Omitting all images, transcribe the entries word for word.

[Saved data entries]
<<<<

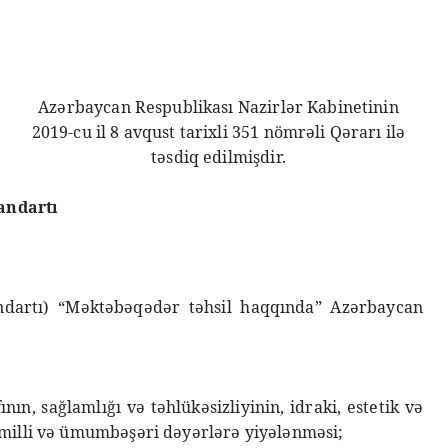
Azərbaycan Respublikası Nazirlər Kabinetinin
2019-cu il 8 avqust tarixli 351 nömrəli Qərarı ilə
təsdiq edilmişdir.
andartı
andartı) “Məktəbəqədər təhsil haqqında” Azərbaycan
fının, sağlamlığı və təhlükəsizliyinin, idraki, estetik və
l, milli və ümumbəşəri dəyərlərə yiyələnməsi;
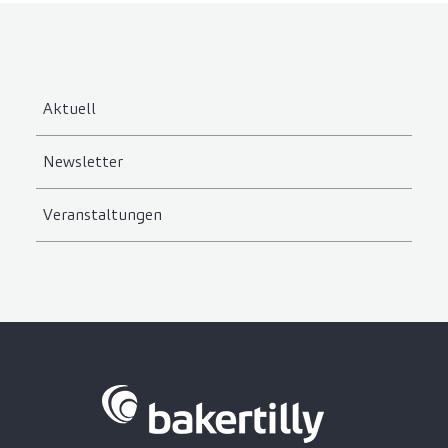
Aktuell
Newsletter
Veranstaltungen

>>>>

▸ **TASK RESPONSE**
Azərbaycan Respublikası Nazirlər Kabinetinin
2019-cu il 8 avqust tarixli 351 nömrəli Qərarı ilə
təsdiq edilmişdir.
andartı
andartı) “Məktəbəqədər təhsil haqqında” Azərbaycan
fının, sağlamlığı və təhlükəsizliyinin, idraki, estetik və
l, milli və ümumbəşəri dəyərlərə yiyələnməsi;
Aktuell
Newsletter
Veranstaltungen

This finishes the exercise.